Emigrating from Spain to Cuba in 1830, Don Facundo Bacardi and his family worked hard establishing themselves as business owners in Santiago de Cuba. Life must have been brutal, but Cuba had become the largest producer of sugar in the Caribbean. In 1862 the family bought its own rum distillery in Santiago and called it Bacardi. When Don Facundo’s sons took over, the secret rum formula was improved even further. During the 1880s and 1890s Emilio Bacardí (1844–1922) and his family were heroic supporters of Cuban freedom and independence.
By the end of the century Cuba had become very wealthy from exporting sugar, rum, tobacco and bananas, and the tiny island was a ready target for predatory super powers. Hundreds of thousands of Spanish troops outnumbered the much smaller rebel army of locals who therefore had to use guerrilla tactics to save their own homeland. The Spanish military governor of Cuba herded the locals into fortified camps where a quarter of a million Cuban civilians died from starvation and disease.
Spain and USA declared war on each other in Ap 1897. A year later the war ended when the two countries signed the Treaty of Paris; Spain ceded Puerto Rico and other, more distant islands to the USA. But what a nightmare for Cuba. From 1898-1902, and again from 1906–1909, Cuba was occupied by the USA. Under Cuba's new constitution, the USA retained the right to intervene in Cuban affairs and to supervise its finances and foreign relations! Self-government was not restored to Cuba until 1909.
central tower, Mexican free-tailed bat symbol
During the time of Prohibition (1920 on), Emilio Bacardi and the next generation of the family exacted revenge on the USA government. Cuba had become a popular destination for American tourists and by the 1920s the family was inviting those same tourists to come to Cuba to beat Prohibition at home. These were the boom years for Cuba, when Deco became the symbol of a vibrant future, with its distinctive buildings and colourful, extravagant shapes.

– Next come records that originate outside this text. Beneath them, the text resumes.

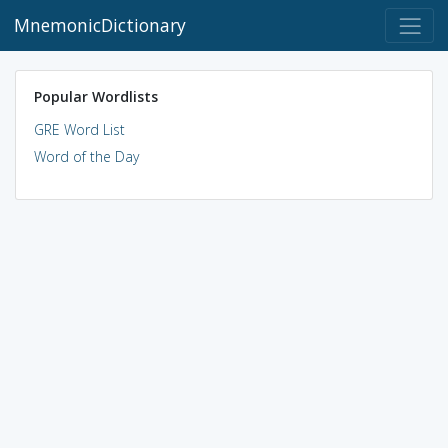
MnemonicDictionary
Popular Wordlists
GRE Word List
Word of the Day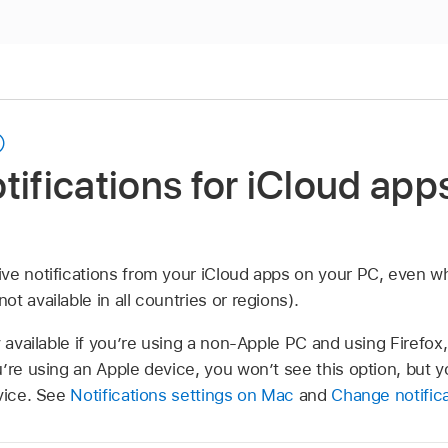
tifications for iCloud app
ve notifications from your iCloud apps on your PC, even w
t available in all countries or regions).
y available if you’re using a non-Apple PC and using Firefo
’re using an Apple device, you won’t see this option, but 
evice. See
Notifications settings on Mac
and
Change notifica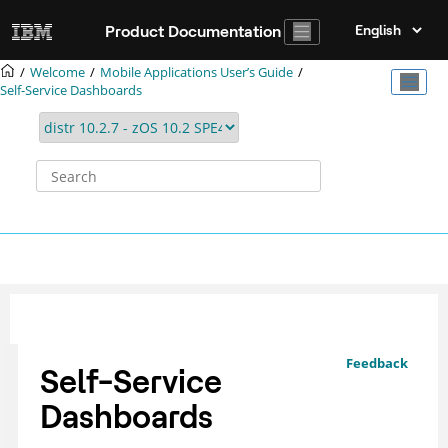
Jump to main content
Product Documentation
Welcome
Mobile Applications Userʼs Guide
Self-Service Dashboards
Feedback
Self-Service
Dashboards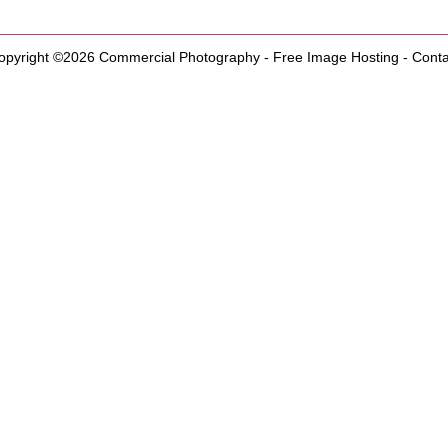
opyright ©2026
Commercial Photography
-
Free Image Hosting
-
Conta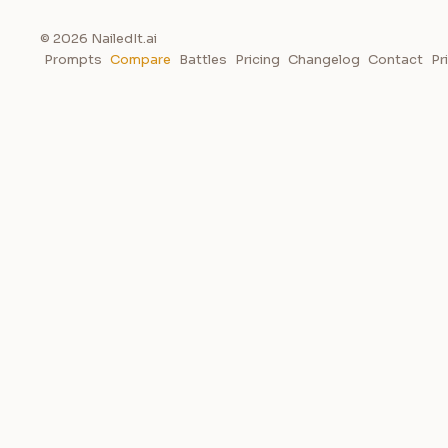
© 2026 NailedIt.ai
Prompts
Compare
Battles
Pricing
Changelog
Contact
Pr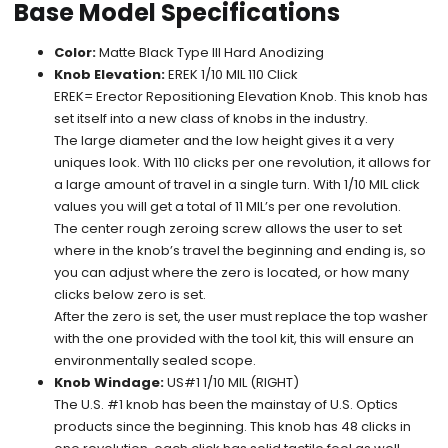
Base Model Specifications
Color:
Matte Black Type III Hard Anodizing
Knob Elevation:
EREK 1/10 MIL 110 Click
EREK= Erector Repositioning Elevation Knob. This knob has
set itself into a new class of knobs in the industry.
The large diameter and the low height gives it a very
uniques look. With 110 clicks per one revolution, it allows for
a large amount of travel in a single turn. With 1/10 MIL click
values you will get a total of 11 MIL’s per one revolution.
The center rough zeroing screw allows the user to set
where in the knob’s travel the beginning and ending is, so
you can adjust where the zero is located, or how many
clicks below zero is set.
After the zero is set, the user must replace the top washer
with the one provided with the tool kit, this will ensure an
environmentally sealed scope.
Knob Windage:
US#1 1/10 MIL (RIGHT)
The U.S. #1 knob has been the mainstay of U.S. Optics
products since the beginning. This knob has 48 clicks in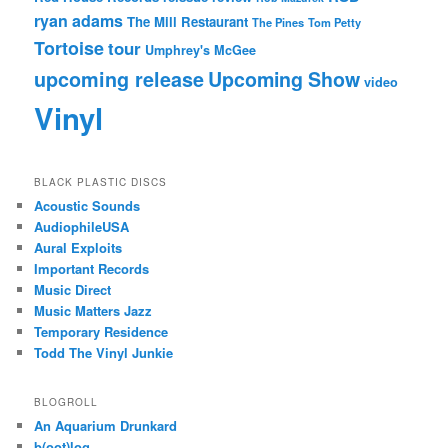
ryan adams
The Mill Restaurant
The Pines
Tom Petty
Tortoise
tour
Umphrey's McGee
upcoming release
Upcoming Show
video
Vinyl
BLACK PLASTIC DISCS
Acoustic Sounds
AudiophileUSA
Aural Exploits
Important Records
Music Direct
Music Matters Jazz
Temporary Residence
Todd The Vinyl Junkie
BLOGROLL
An Aquarium Drunkard
b(oot)log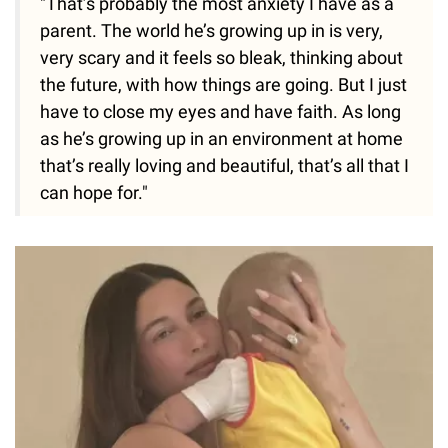
"That’s probably the most anxiety I have as a
parent. The world he’s growing up in is very,
very scary and it feels so bleak, thinking about
the future, with how things are going. But I just
have to close my eyes and have faith. As long
as he’s growing up in an environment at home
that’s really loving and beautiful, that’s all that I
can hope for."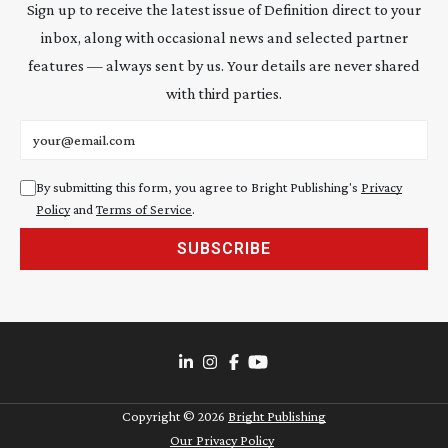
Sign up to receive the latest issue of Definition direct to your
inbox, along with occasional news and selected partner
features — always sent by us. Your details are never shared
with third parties.
Email address
By submitting this form, you agree to Bright Publishing's
Privacy
Policy
and
Terms of Service
.
SUBSCRIBE
Copyright ©
2026
Bright Publishing
Our Privacy Policy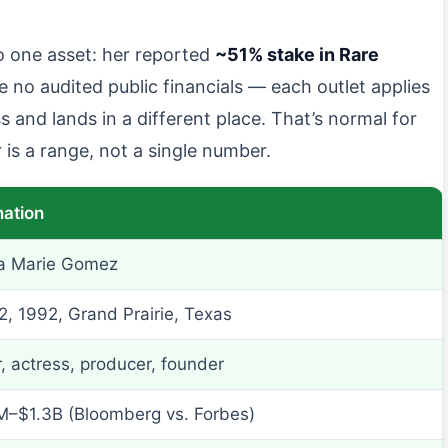
o one asset: her reported
~51% stake in Rare
e no audited public financials — each outlet applies
 and lands in a different place. That’s normal for
is a range, not a single number.
mation
a Marie Gomez
2, 1992, Grand Prairie, Texas
, actress, producer, founder
–$1.3B (Bloomberg vs. Forbes)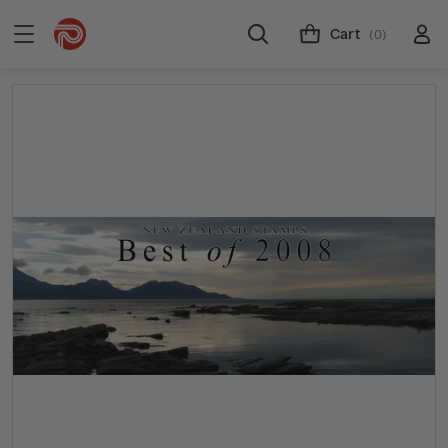
Cart
(0)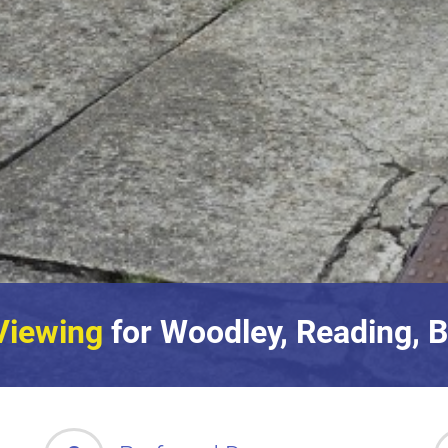
Viewing
for Woodley, Reading, B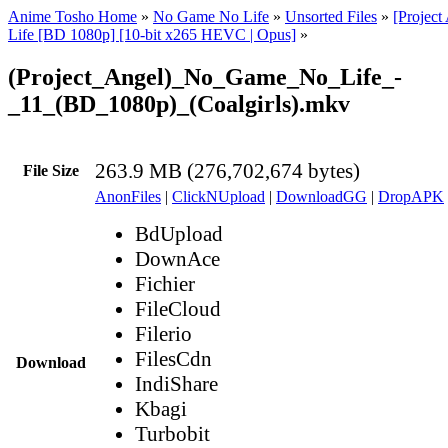
Anime Tosho Home
»
No Game No Life
»
Unsorted Files
»
[Projec
Life [BD 1080p] [10-bit x265 HEVC | Opus]
»
(Project_Angel)_No_Game_No_Life_-
_11_(BD_1080p)_(Coalgirls).mkv
263.9 MB (276,702,674 bytes)
File Size
AnonFiles
|
ClickNUpload
|
DownloadGG
|
DropAPK
BdUpload
DownAce
Fichier
FileCloud
Filerio
FilesCdn
Download
IndiShare
Kbagi
Turbobit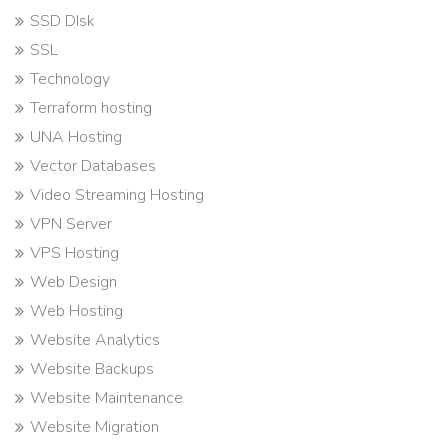
SSD DIsk
SSL
Technology
Terraform hosting
UNA Hosting
Vector Databases
Video Streaming Hosting
VPN Server
VPS Hosting
Web Design
Web Hosting
Website Analytics
Website Backups
Website Maintenance
Website Migration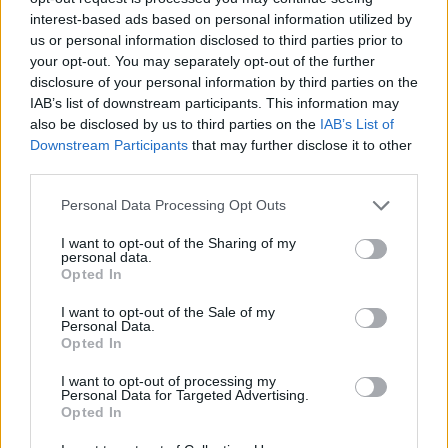
Noelle Boy Name Popularity Chart
interest-based ads based on personal information utilized by
12
us or personal information disclosed to third parties prior to
Noelle Boy Names given
your opt-out. You may separately opt-out of the further
10
disclosure of your personal information by third parties on the
IAB’s list of downstream participants. This information may
8
also be disclosed by us to third parties on the
IAB’s List of
Downstream Participants
that may further disclose it to other
6
third parties.
Please note that this website/app uses one or more Google
Personal Data Processing Opt Outs
4
services and may gather and store information including but
not limited to your visit or usage behaviour. You may click to
I want to opt-out of the Sharing of my
2
personal data.
grant or deny consent to Google and its third-party tags to
Opted In
use your data for below specified purposes in below Google
0
consent section.
1980
1985
1990
1995
2000
2005
2010
2015
2020
I want to opt-out of the Sale of my
Personal Data.
Noelle Girl Name Popularity Chart
Opted In
1500
I want to opt-out of processing my
Noelle Girl Names given
Personal Data for Targeted Advertising.
1250
Opted In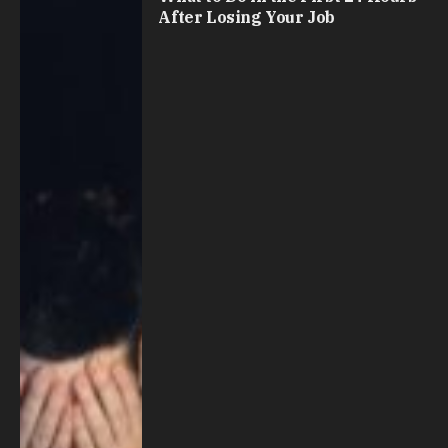
After Losing Your Job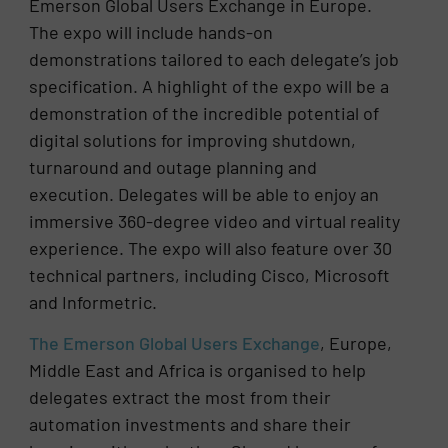
Emerson Global Users Exchange in Europe.
The expo will include hands-on
demonstrations tailored to each delegate’s job
specification. A highlight of the expo will be a
demonstration of the incredible potential of
digital solutions for improving shutdown,
turnaround and outage planning and
execution. Delegates will be able to enjoy an
immersive 360-degree video and virtual reality
experience. The expo will also feature over 30
technical partners, including Cisco, Microsoft
and Informetric.
The Emerson Global Users Exchange
, Europe,
Middle East and Africa is organised to help
delegates extract the most from their
automation investments and share their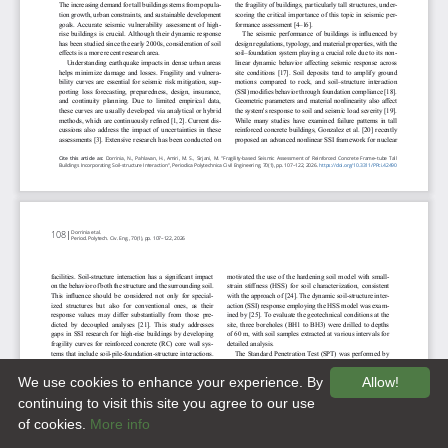
We use cookies to enhance your experience. By
Allow!
continuing to visit this site you agree to our use
of cookies.
More info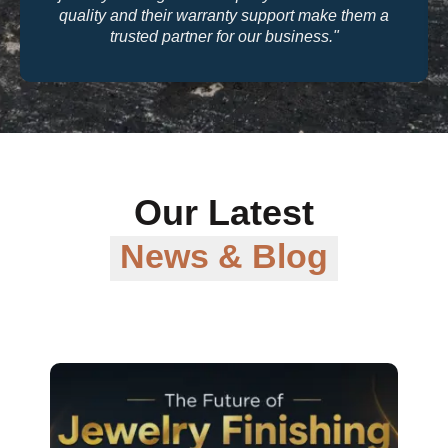
quality and their warranty support make them a
trusted partner for our business."
Our Latest
News & Blog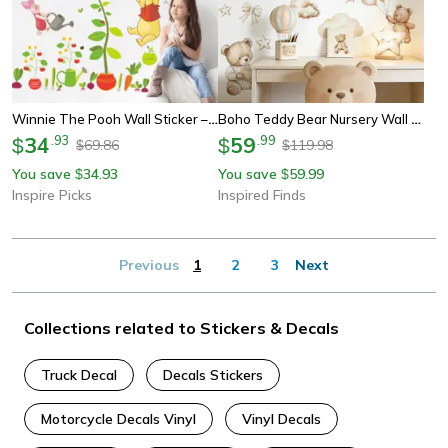
Winnie The Pooh Wall Sticker – Cute Cartoon Wall Decals For Kids Room & Nursery Decor
Boho Teddy Bear Nursery Wall Sticker Watercolor Sleeping Bear Vinyl Decor
34
.
93
59
.
99
$
$
69.86
119.98
$
$
You save
34.93
You save
59.99
$
$
Inspire Picks
Inspired Finds
Previous
1
2
3
Next
Collections related to Stickers & Decals
Truck Decal
Decals Stickers
Motorcycle Decals Vinyl
Vinyl Decals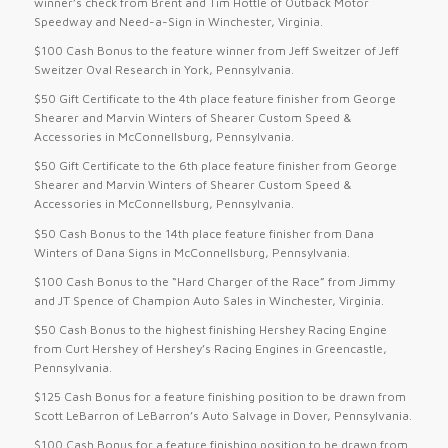
winner’s check from Brent and Tim Hottle of Outback Motor
Speedway and Need-a-Sign in Winchester, Virginia.
$100 Cash Bonus to the feature winner from Jeff Sweitzer of Jeff
Sweitzer Oval Research in York, Pennsylvania.
$50 Gift Certificate to the 4th place feature finisher from George
Shearer and Marvin Winters of Shearer Custom Speed &
Accessories in McConnellsburg, Pennsylvania.
$50 Gift Certificate to the 6th place feature finisher from George
Shearer and Marvin Winters of Shearer Custom Speed &
Accessories in McConnellsburg, Pennsylvania.
$50 Cash Bonus to the 14th place feature finisher from Dana
Winters of Dana Signs in McConnellsburg, Pennsylvania.
$100 Cash Bonus to the “Hard Charger of the Race” from Jimmy
and JT Spence of Champion Auto Sales in Winchester, Virginia.
$50 Cash Bonus to the highest finishing Hershey Racing Engine
from Curt Hershey of Hershey’s Racing Engines in Greencastle,
Pennsylvania.
$125 Cash Bonus for a feature finishing position to be drawn from
Scott LeBarron of LeBarron’s Auto Salvage in Dover, Pennsylvania.
$100 Cash Bonus for a feature finishing position to be drawn from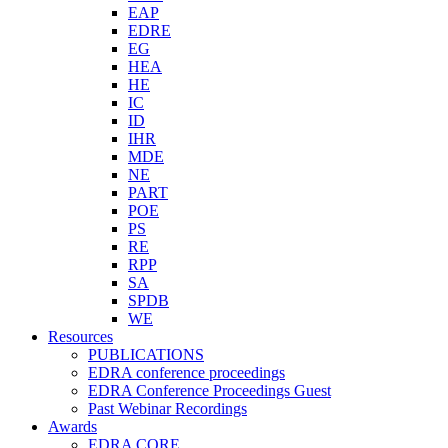
EAP
EDRE
EG
HEA
HE
IC
ID
IHR
MDE
NE
PART
POE
PS
RE
RPP
SA
SPDB
WE
Resources
PUBLICATIONS
EDRA conference proceedings
EDRA Conference Proceedings Guest
Past Webinar Recordings
Awards
EDRA CORE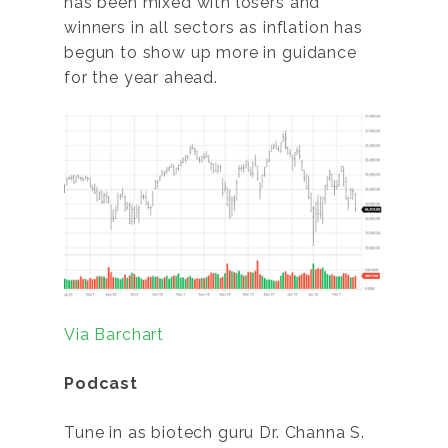
has been mixed with losers and
winners in all sectors as inflation has
begun to show up more in guidance
for the year ahead.
Via Barchart
Podcast
Tune in as biotech guru Dr. Channa S.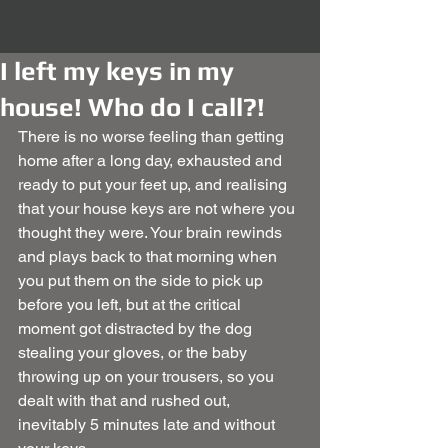
I left my keys in my
house! Who do I call?!
There is no worse feeling than getting 
home after a long day, exhausted and 
ready to put your feet up, and realising 
that your house keys are not where you 
thought they were. Your brain rewinds 
and plays back to that morning when 
you put them on the side to pick up 
before you left, but at the critical 
moment got distracted by the dog 
stealing your gloves, or the baby 
throwing up on your trousers, so you 
dealt with that and rushed out, 
inevitably 5 minutes late and without 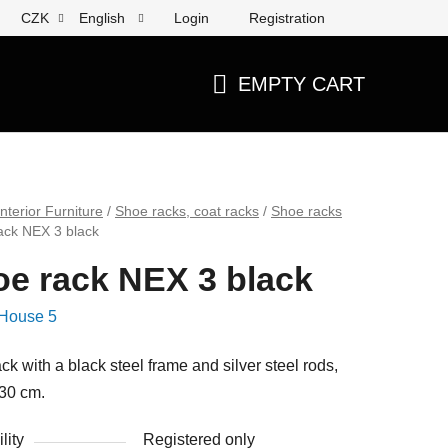
Login
Registration
CZK
English
EMPTY CART
SHOPPING
CART
Interior Furniture
/
Shoe racks, coat racks
/
Shoe racks
ack NEX 3 black
e rack NEX 3 black
House 5
ck with a black steel frame and silver steel rods,
30 cm.
lity
Registered only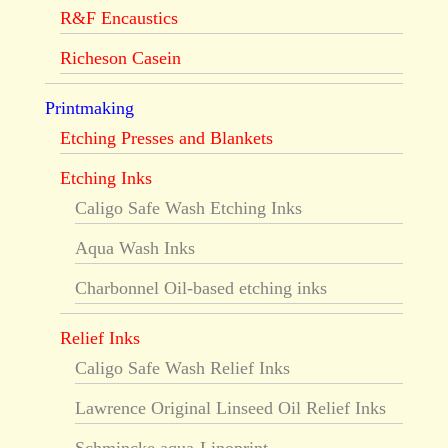
R&F Encaustics
Richeson Casein
Printmaking
Etching Presses and Blankets
Etching Inks
Caligo Safe Wash Etching Inks
Aqua Wash Inks
Charbonnel Oil-based etching inks
Relief Inks
Caligo Safe Wash Relief Inks
Lawrence Original Linseed Oil Relief Inks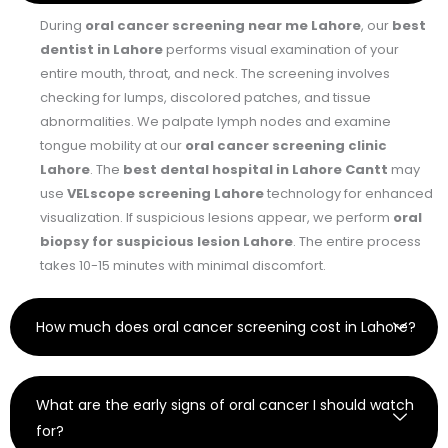
During
oral cancer screening near me Lahore
, our
best
dentist in Lahore
performs visual examination of your
entire mouth, throat, and neck. The screening involves
checking for lumps, discolored patches, and tissue
abnormalities. We palpate lymph nodes and examine
tongue mobility at our
oral cancer screening clinic
Lahore
. The
best dental hospital in Lahore Cantt
may
use
VELscope screening Lahore
technology for enhanced
visualization. If suspicious lesions appear, we perform
oral
biopsy for suspicious lesion Lahore
. The entire process
takes 10-15 minutes with minimal discomfort.
How much does oral cancer screening cost in Lahore?
What are the early signs of oral cancer I should watch
for?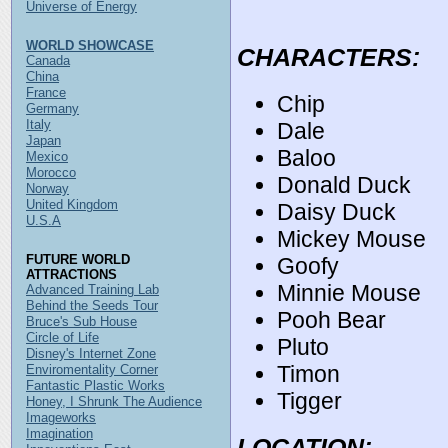
Universe of Energy
WORLD SHOWCASE
CHARACTERS:
Canada
China
France
Chip
Germany
Italy
Dale
Japan
Baloo
Mexico
Morocco
Donald Duck
Norway
United Kingdom
Daisy Duck
U.S.A
Mickey Mouse
FUTURE WORLD
Goofy
ATTRACTIONS
Minnie Mouse
Advanced Training Lab
Behind the Seeds Tour
Pooh Bear
Bruce's Sub House
Circle of Life
Pluto
Disney's Internet Zone
Timon
Enviromentality Corner
Fantastic Plastic Works
Tigger
Honey, I Shrunk The Audience
Imageworks
Imagination
LOCATION: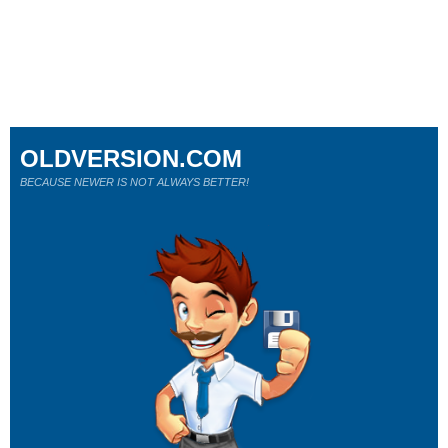
OLDVERSION.COM
BECAUSE NEWER IS NOT ALWAYS BETTER!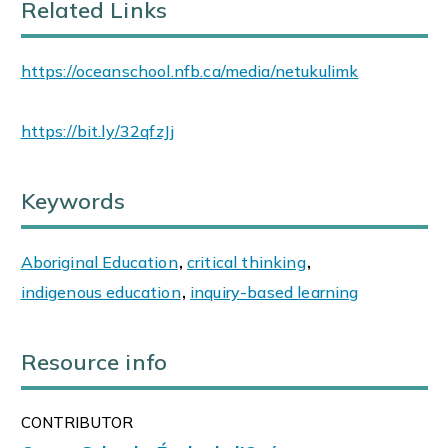
Related Links
https://oceanschool.nfb.ca/media/netukulimk
https://bit.ly/32qfzJj
Keywords
Aboriginal Education
,
critical thinking
,
indigenous education
,
inquiry-based learning
Resource info
CONTRIBUTOR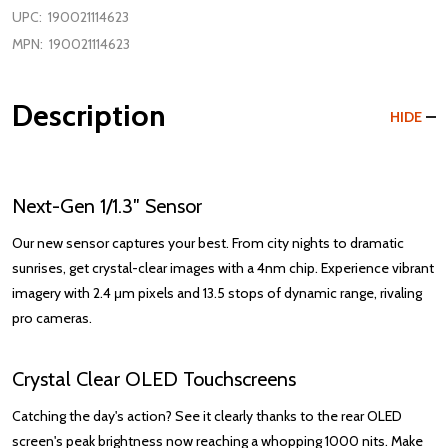
UPC:
190021114623
MPN:
190021114623
Description
HIDE
Next-Gen 1/1.3″ Sensor
Our new sensor captures your best. From city nights to dramatic
sunrises, get crystal-clear images with a 4nm chip. Experience vibrant
imagery with 2.4 μm pixels and 13.5 stops of dynamic range, rivaling
pro cameras.
Crystal Clear OLED Touchscreens
Catching the day's action? See it clearly thanks to the rear OLED
screen's peak brightness now reaching a whopping 1000 nits. Make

The Bacardi Building is one of Havana’s principal landmarks, standing on the western edge of the city’s historical centre. Its architect, Esteban Rodríguez Castells, originally won the international competition for its construction with a neo-Renaissance proposal. But after visiting the 1925 Exposition Internationale des Arts Décoratifs et Industriels Modernes in Paris, he completely reworked his design into the Art Deco style. Located on the Avenida de Belgica/Belgium, the Bacardi building of 1930 is one of Havana’s first sky scrapers (12 storeys high) and remained the highest point in Havana for a long time.
Cubaism (Cuba Tourism) described the building in great detail. The façade was lavishly decorated with red Bavarian granite, inlaid with brass embellishments. The upper floors and the tower, both raised in a pyramid shape, were of the exquisite and bright design that combined blue and dun stripes with bright gold panels. The upper part of the building was faced with glazed terracotta reliefs of geometric patterns, flowers and female nudes by the American artist Maxfield Parrish.
Its sumptuous interior details included blue mirrors; stucco reliefs; brushed and polished brass; mural paintings; mahogany and cedar panelling; stained and etched glass; richly coloured inlaid marble from Germany, Sweden, Norway, Italy, France, Belgium and Hungary. The lamps and other fittings throughout the building were of course in the most modern Art Deco style. The colour of the ceramic flagstones covering the upper floors was bright yellow, referencing the white and gold rums exported by Bacardi.
1930s advertisement for Cuban Bacardi Rum. Note the yellow and the bat.
The company opened rum production facilities in Mexico in 1931 and Puerto Rico in 1936, as well as the New York based imports company in 1944. After the Cuban revolution, the company moved from Cuba to its Mexico and Puerto Rico factories, and build new facilities and offices in the USA, the Bahamas and Bermuda. Bacardí family members were now reputed to be strongly right wing and anti-Cuba, having close ties to the American right wing and to the CIA.
bar, mezzanine floor
In any case there was no money in the island nation for supporting its architecture, once the USA's obscene and brutal embargo on Cuba started in 1960. There was barely enough money for the 11 million Cubans to have food and medicine. Buildings start to moulder and crumble, including the once beautiful Bacardi edifice.